Atalay, Türkiye'de kamu görevlilerinin örgütlenme ve toplu pazarlık haklarını düzenleyen 4688 sayılı Kanun kaynaklı sorunların olduğuna dikkat çekti. Kamu görevlilerinin örgütlenme özgürlüğüne ve sendika seçme hakkına tam olarak saygı gösterilmesi gerektiğini belirtti ve farklı gerekçelere dayalı ayrımcı uygulamalara son verilmesi gerektiğini vurguladı.

Atalay, Türkiye'nin geçtiğimiz yıl Cumhuriyetin 100. yılını kutladığını hatırlatarak, "Son 100 yılın yarısında, terör örgütleriyle mücadeleyle geçti. Ne yazık ki, bazı ileri düzeydeki ülkeler, bu örgütlere silah dahil olmak üzere çeşitli destekler sağlamaktadır.

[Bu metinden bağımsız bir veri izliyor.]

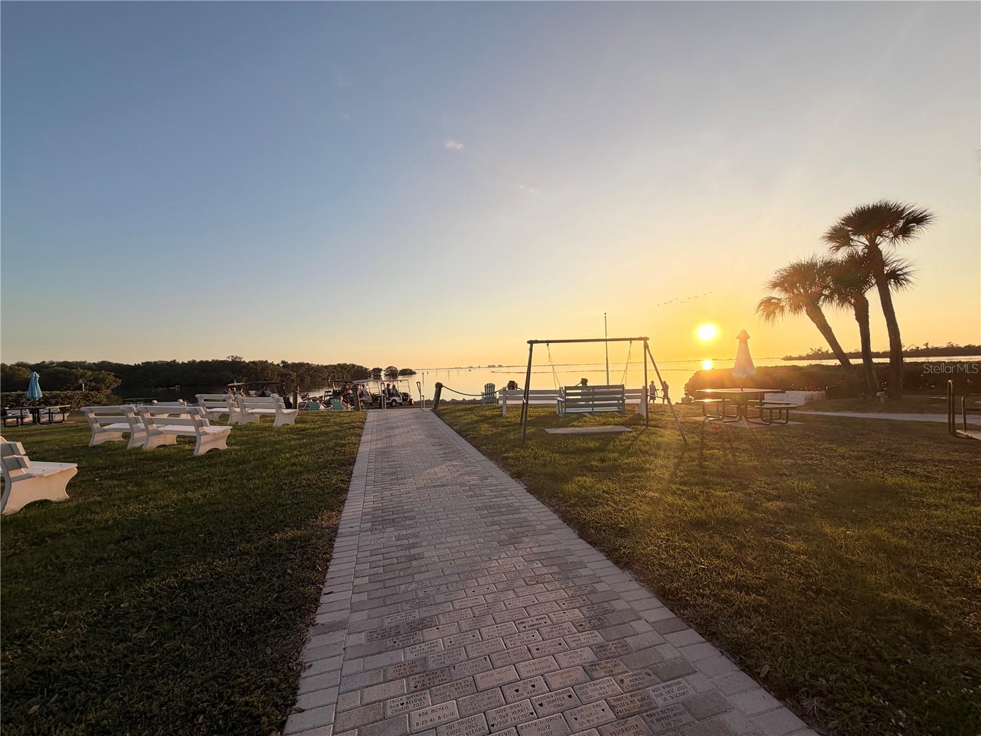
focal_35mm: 14
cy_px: 368
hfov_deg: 102.1
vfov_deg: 85.7
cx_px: 490
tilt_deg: +0.1
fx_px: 397
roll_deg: +2.2
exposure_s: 1/770
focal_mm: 2.22
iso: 25
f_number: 2.2
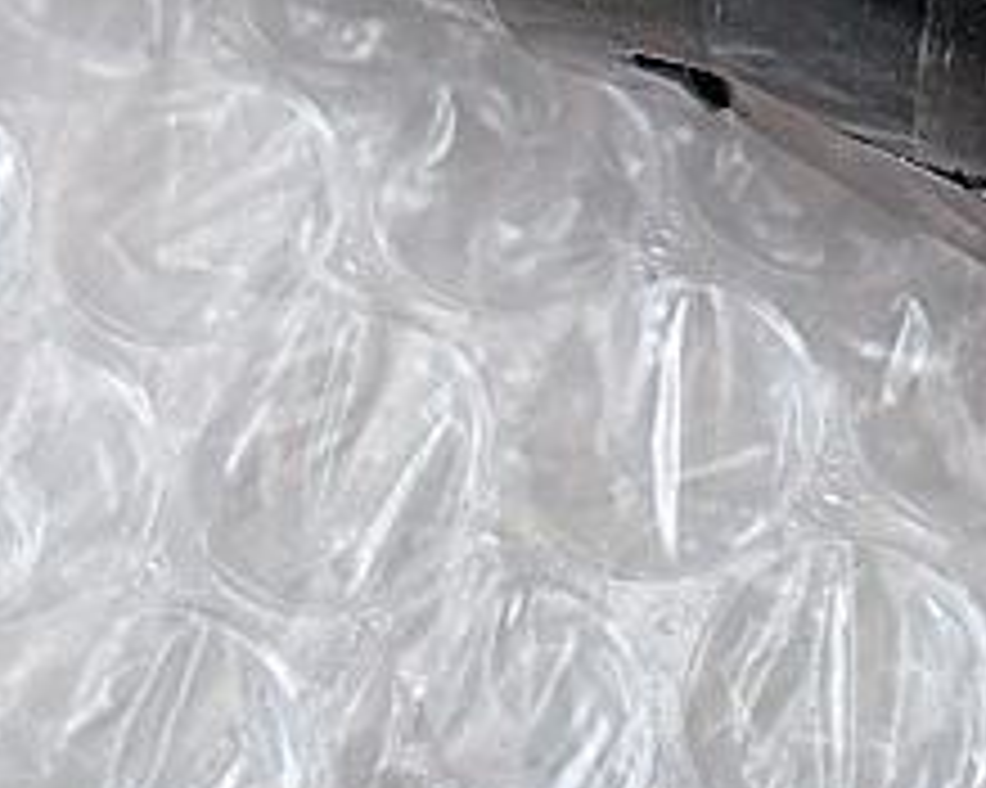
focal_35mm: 100
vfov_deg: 14.7
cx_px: 1004
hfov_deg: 18.6
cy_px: -230
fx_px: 2917
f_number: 3.1
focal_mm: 6.3
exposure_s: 1/80
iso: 64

Günümüzde terör, uluslararası boyutta çözüm gerektiren bir sorun haline gelmiştir" şeklinde değerlendirmede bulundu.

'Uluslararası toplum katliamı izlemekle yetinmekte'

Atalay, çatışmaların hala birçok yerde devam ettiğine ve Orta Doğu'nun potansiyel olarak küresel bir savaş alanına dönüşebilecek bir kriz noktasına evrildiğine dikkat çekti.

Bugün Gazze'ye yönelik işgal operasyonunun 243. gününde bulunmaktayız. Filistinli işçiler ve halk, İsrail'in her türlü temel insan hakkını hiçe sayan acımasız saldırıları ve katliamlarıyla karşı karşıyadır. Uluslararası toplum ise bu katliamları sadece izlemekle yetinmektedir. Bu konuşmanın yapıldığı sırada; bebekler, çocuklar ve kadınlar da dahil olmak üzere masum siviller hayatlarını kaybetmeye devam etmektedir. Dünya genelinde öğrenciler Filistin'e destek gösterileri düzenlerken, buradaki katılımcılar da dahil olmak üzere sendikacılar olarak daha etkili bir tepki gösteremediğimizi fark ediyoruz. Filistin'deki ve dünyanın diğer bölgelerindeki savaşların ve işçi hak ihlallerinin sona ermesi için uluslararası topluma, konuşmanın ötesinde artık harekete geçme çağrısında bulunuyoruz.